(Skeletal landmark data):
******************************
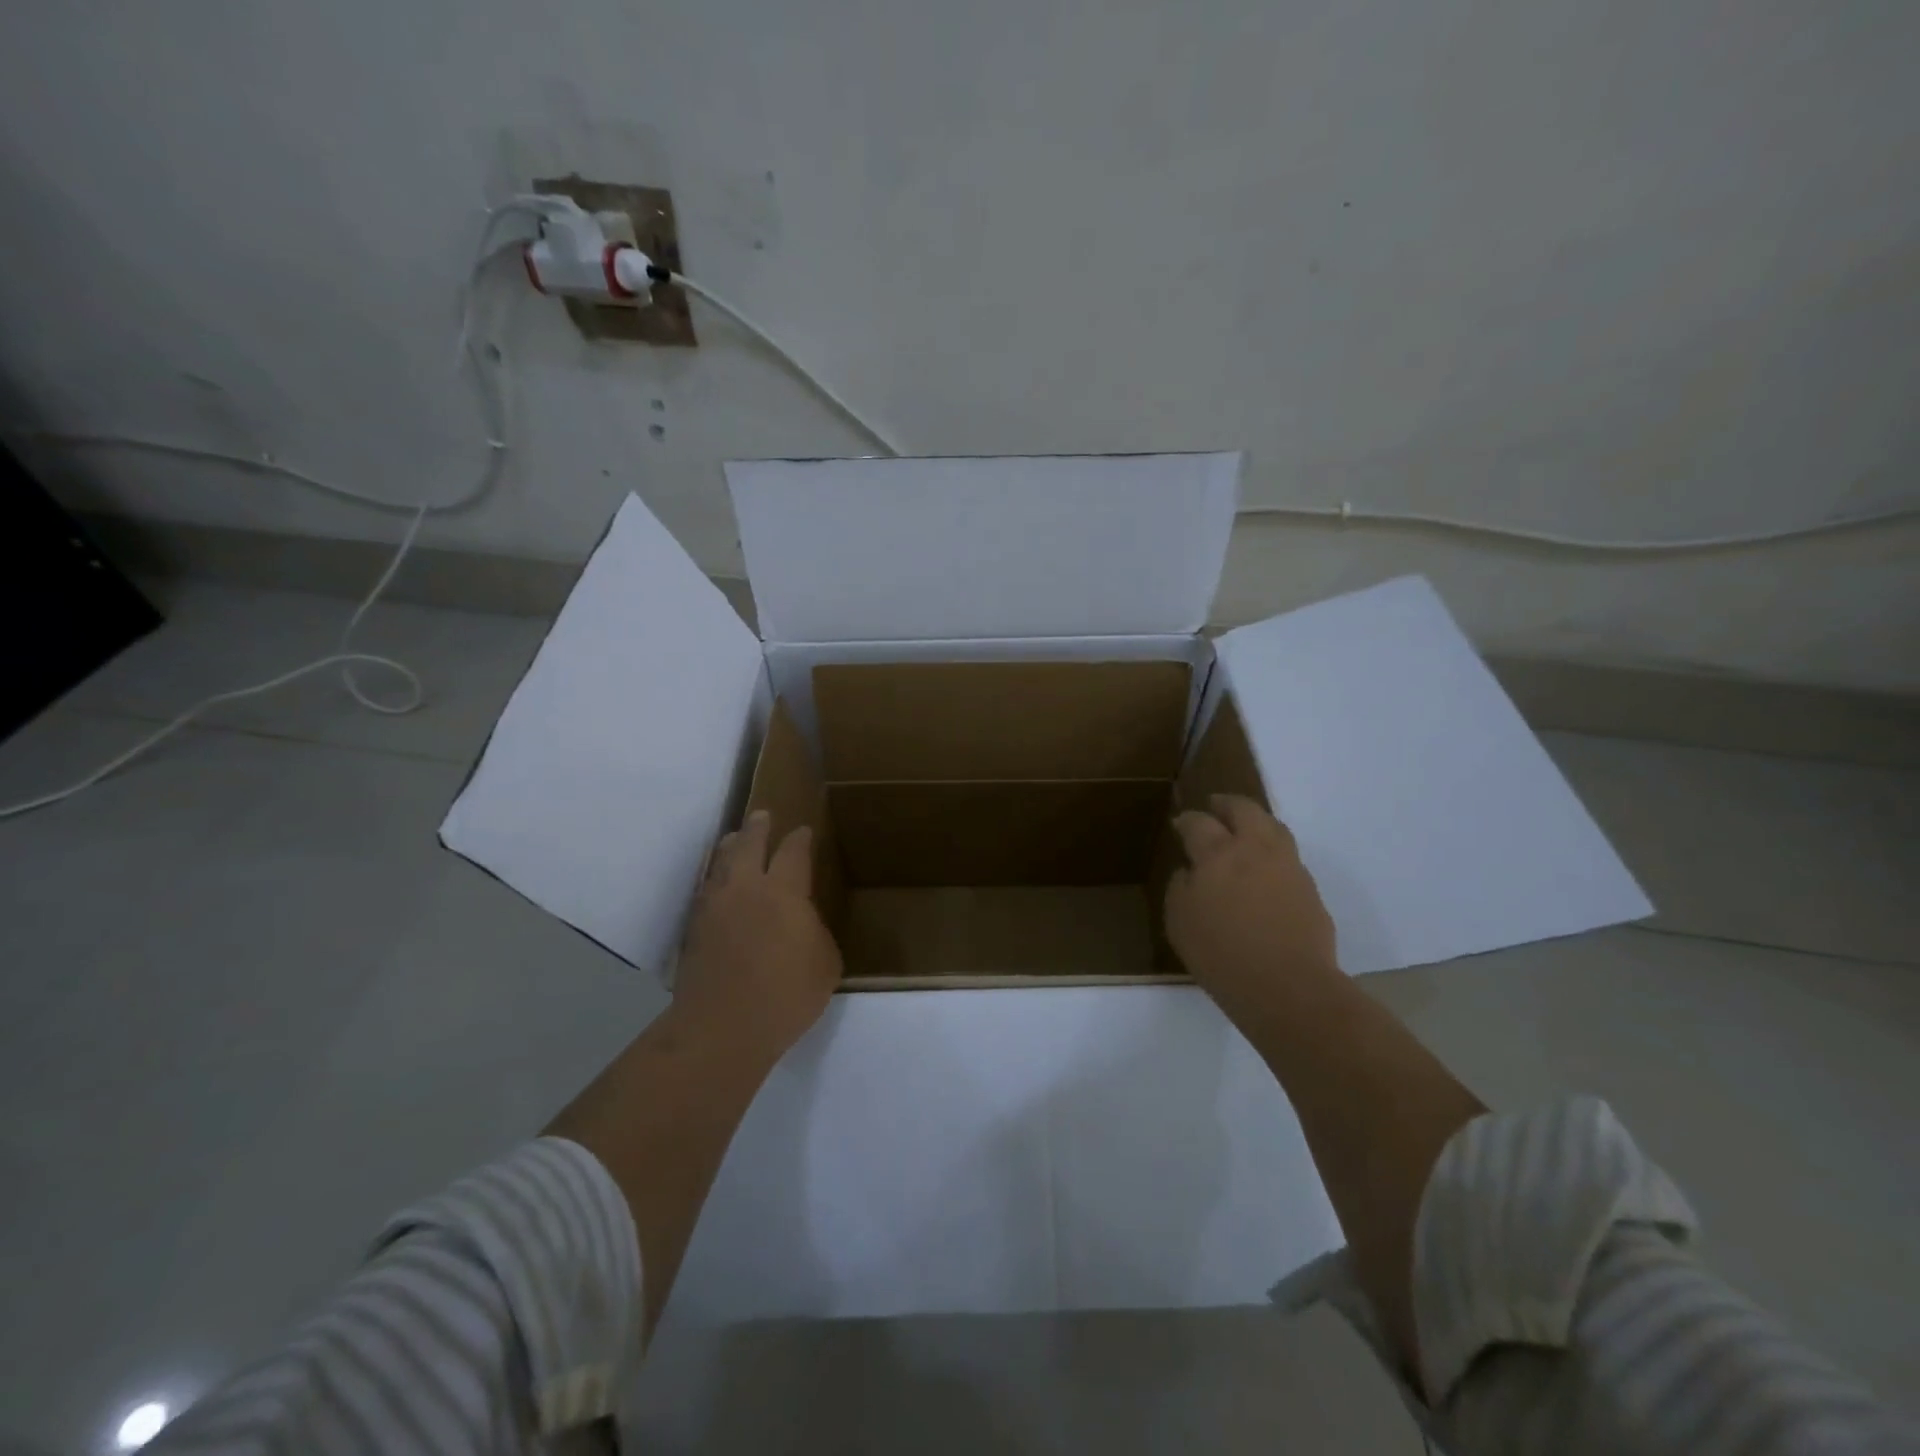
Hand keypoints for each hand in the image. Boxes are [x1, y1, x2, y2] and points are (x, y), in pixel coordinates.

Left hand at [673, 810, 842, 1066]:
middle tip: (762, 816)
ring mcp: (714, 906)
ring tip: (734, 841)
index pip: (793, 852)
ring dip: (731, 847)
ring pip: (721, 863)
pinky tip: (717, 884)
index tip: (804, 831)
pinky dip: (714, 878)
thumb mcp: (825, 964)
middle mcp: (746, 887)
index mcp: (784, 891)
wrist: (722, 1027)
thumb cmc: (785, 995)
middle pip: (749, 844)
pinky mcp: (693, 929)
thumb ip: (816, 933)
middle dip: (757, 828)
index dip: (800, 839)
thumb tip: (803, 923)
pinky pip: (705, 890)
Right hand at [1166, 794, 1339, 1022]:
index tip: (1180, 823)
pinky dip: (1272, 851)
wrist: (1287, 987)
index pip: (1199, 823)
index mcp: (1218, 853)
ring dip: (1256, 821)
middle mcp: (1255, 849)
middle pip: (1244, 809)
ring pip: (1273, 827)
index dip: (1187, 820)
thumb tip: (1190, 872)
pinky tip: (1264, 868)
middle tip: (1215, 805)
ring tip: (1245, 829)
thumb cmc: (1221, 954)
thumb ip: (1181, 888)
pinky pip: (1288, 857)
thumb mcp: (1179, 922)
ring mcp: (1288, 866)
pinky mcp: (1309, 888)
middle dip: (1227, 804)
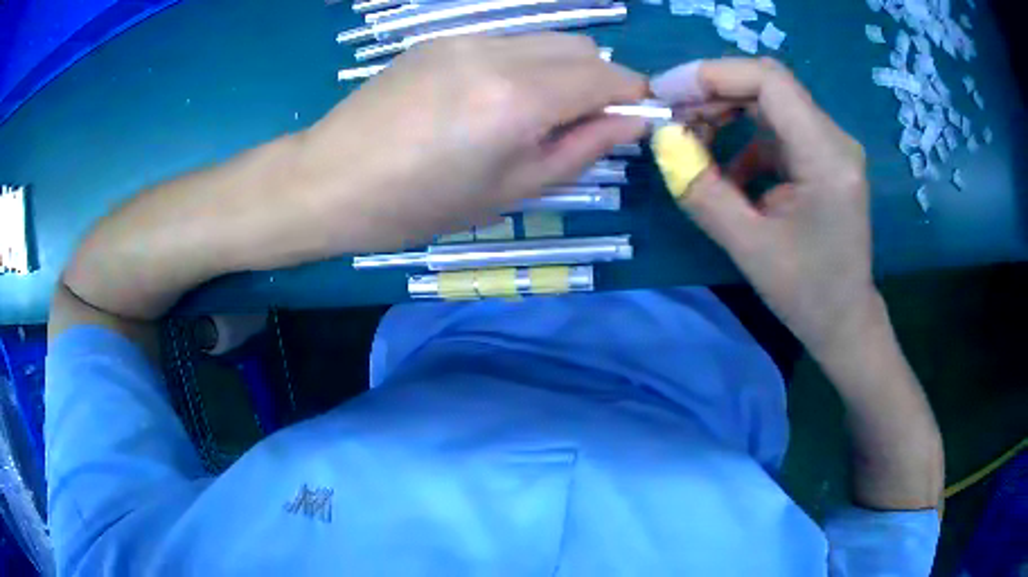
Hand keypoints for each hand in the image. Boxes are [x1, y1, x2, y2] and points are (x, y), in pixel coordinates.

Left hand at [295, 34, 646, 251]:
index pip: (607, 76)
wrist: (329, 180)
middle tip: (580, 124)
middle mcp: (498, 53)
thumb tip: (631, 121)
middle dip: (600, 81)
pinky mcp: (440, 39)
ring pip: (546, 39)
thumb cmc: (418, 205)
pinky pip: (507, 41)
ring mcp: (465, 39)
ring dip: (563, 70)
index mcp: (518, 98)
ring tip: (534, 114)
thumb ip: (581, 148)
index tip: (635, 120)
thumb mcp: (511, 191)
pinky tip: (492, 98)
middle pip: (582, 47)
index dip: (634, 95)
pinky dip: (525, 63)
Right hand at [652, 58, 877, 358]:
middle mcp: (835, 140)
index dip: (712, 75)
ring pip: (770, 103)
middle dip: (713, 92)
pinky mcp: (823, 157)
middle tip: (671, 115)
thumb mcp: (748, 247)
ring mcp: (832, 146)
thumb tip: (664, 141)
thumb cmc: (806, 294)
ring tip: (691, 139)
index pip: (769, 82)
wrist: (845, 320)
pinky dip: (744, 137)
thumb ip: (702, 191)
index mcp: (826, 158)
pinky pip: (778, 128)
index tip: (666, 93)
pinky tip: (729, 171)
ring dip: (725, 112)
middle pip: (768, 85)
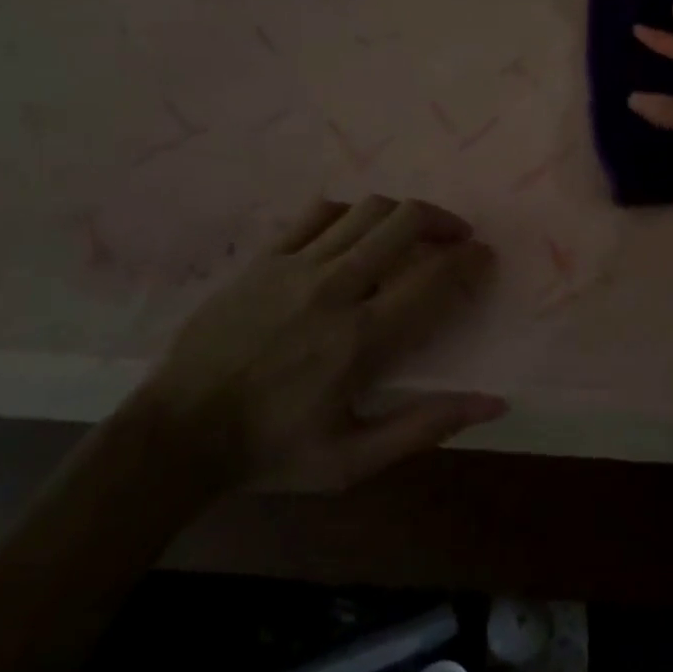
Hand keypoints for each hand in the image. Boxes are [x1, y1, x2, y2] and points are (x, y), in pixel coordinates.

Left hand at [133, 196, 503, 495]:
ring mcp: (296, 266)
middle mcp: (335, 288)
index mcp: (361, 338)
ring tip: (413, 230)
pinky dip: (350, 212)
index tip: (483, 256)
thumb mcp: (353, 461)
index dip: (469, 259)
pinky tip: (357, 230)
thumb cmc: (272, 450)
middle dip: (442, 220)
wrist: (178, 434)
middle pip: (404, 222)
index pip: (434, 278)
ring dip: (401, 213)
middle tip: (456, 237)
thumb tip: (494, 404)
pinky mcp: (265, 258)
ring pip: (366, 210)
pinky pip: (318, 212)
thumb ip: (425, 427)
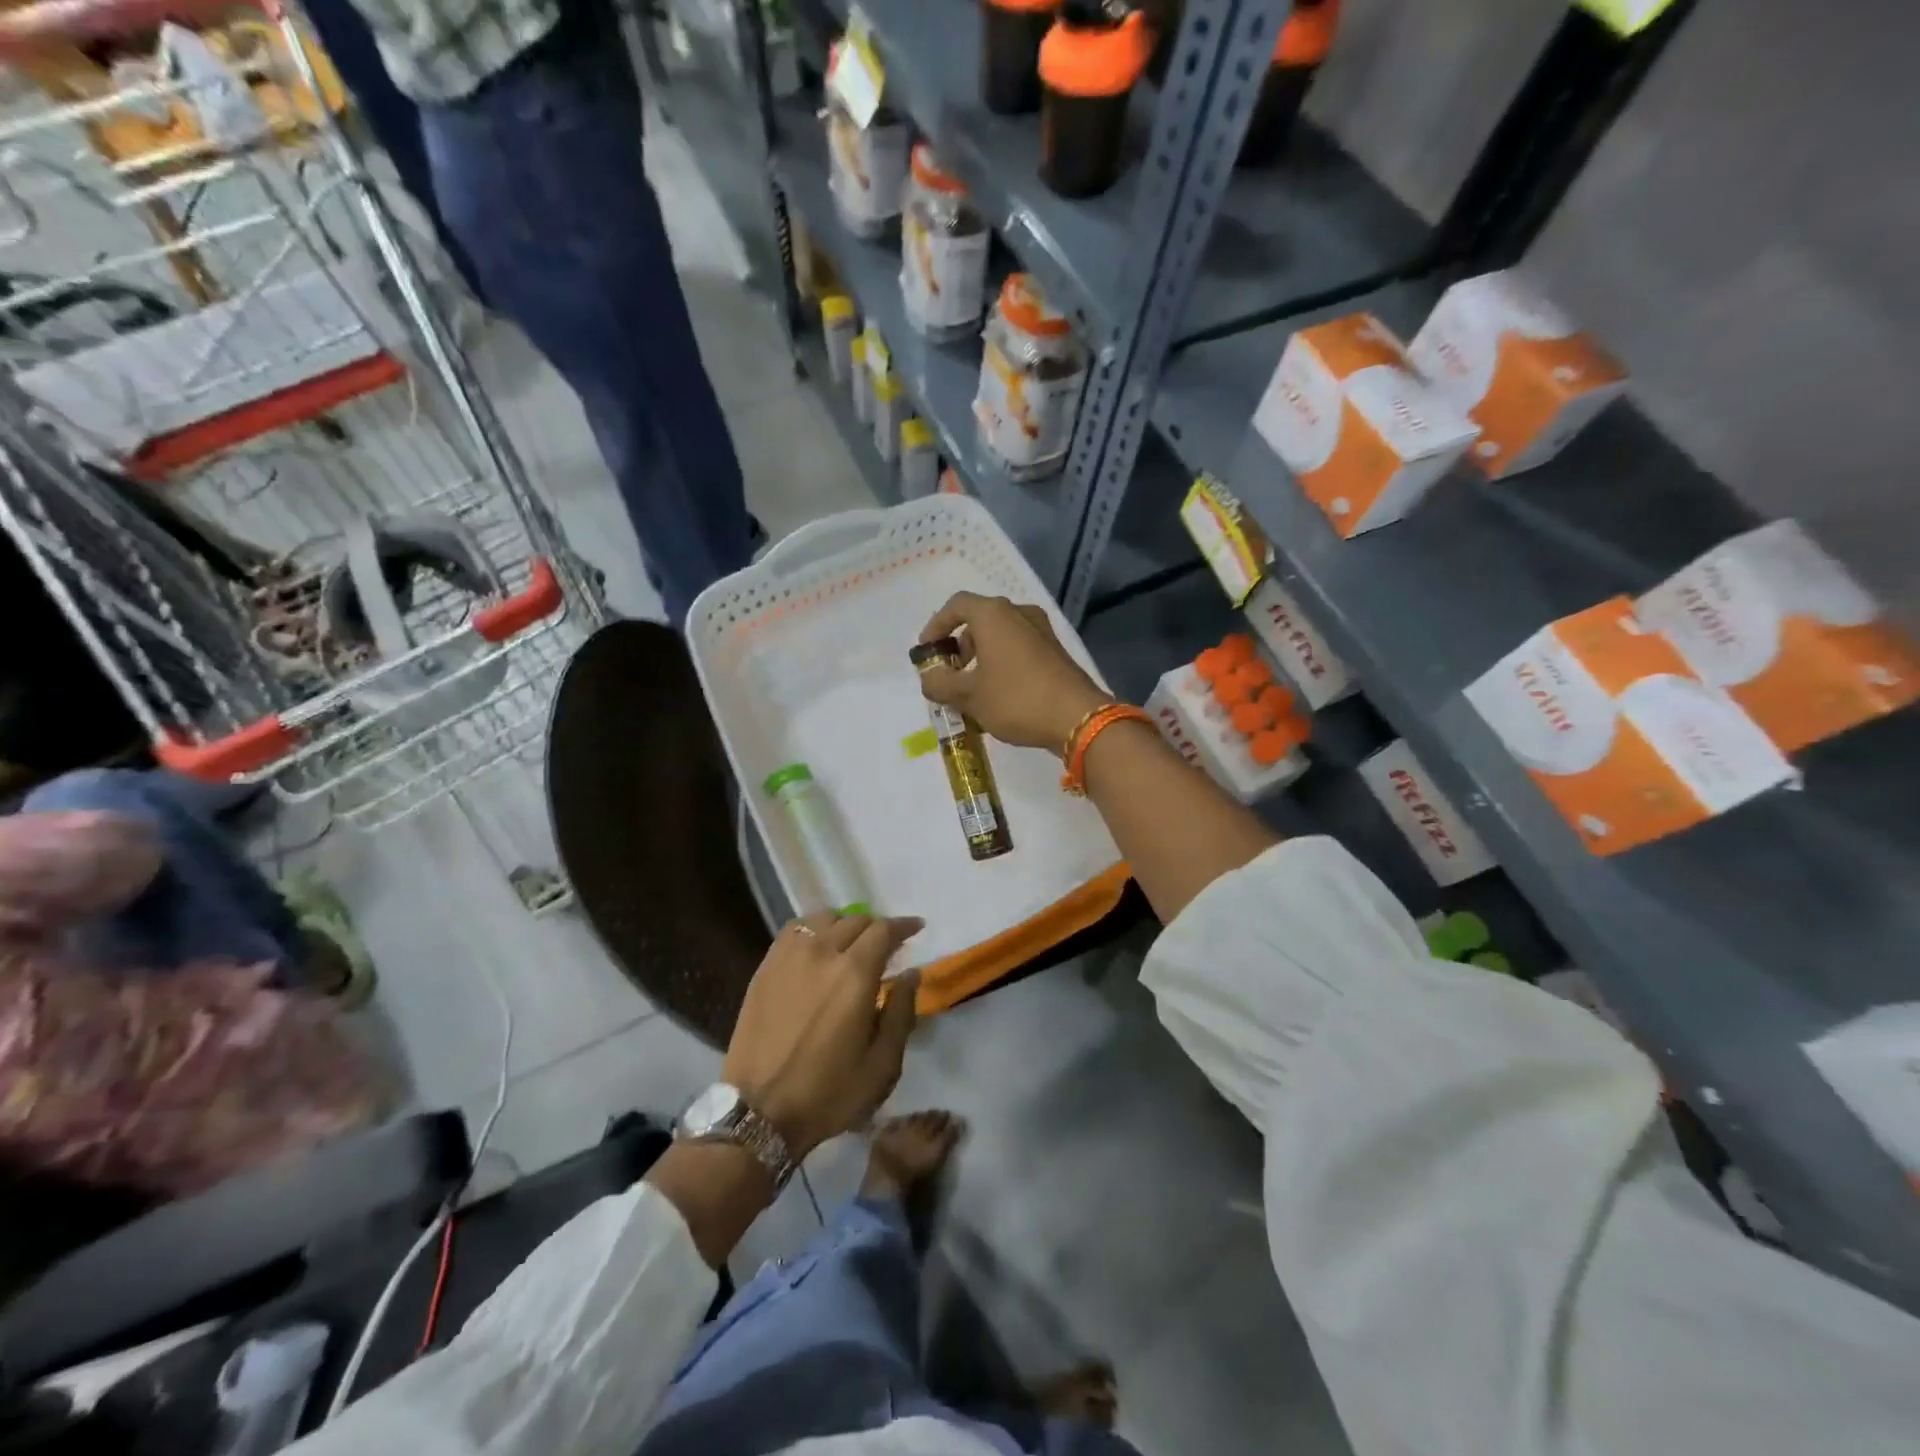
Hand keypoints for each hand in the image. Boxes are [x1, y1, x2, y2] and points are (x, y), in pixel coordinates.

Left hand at [723, 911, 922, 1156]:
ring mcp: (789, 956)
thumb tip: (912, 973)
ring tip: (851, 943)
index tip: (916, 928)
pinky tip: (818, 946)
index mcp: (855, 974)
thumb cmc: (828, 1093)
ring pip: (824, 918)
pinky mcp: (766, 967)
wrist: (758, 1112)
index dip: (904, 926)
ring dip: (845, 925)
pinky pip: (794, 930)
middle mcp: (822, 952)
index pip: (884, 930)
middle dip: (877, 928)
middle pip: (856, 920)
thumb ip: (902, 1012)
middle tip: (886, 947)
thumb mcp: (882, 1064)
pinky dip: (814, 929)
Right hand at [916, 592, 1110, 752]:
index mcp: (994, 615)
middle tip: (950, 674)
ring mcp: (1041, 631)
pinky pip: (1018, 650)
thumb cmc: (1016, 699)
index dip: (936, 626)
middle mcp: (1019, 614)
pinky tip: (998, 696)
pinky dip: (1001, 664)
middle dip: (960, 647)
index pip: (956, 606)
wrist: (1077, 718)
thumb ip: (940, 684)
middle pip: (979, 621)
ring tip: (971, 691)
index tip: (927, 651)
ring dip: (981, 658)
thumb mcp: (969, 696)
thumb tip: (929, 679)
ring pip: (1000, 637)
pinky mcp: (1055, 651)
******************************
(PROBLEM TO SOLVE): Collect each line above holding the string "Left".

(EXERCISE SOLUTION):
Left hand at [673, 810, 842, 1066]:
Left hand at [295, 34, 646, 251]:
Left hand at [133, 196, 503, 495]:
Left hand at [723, 911, 922, 1156]:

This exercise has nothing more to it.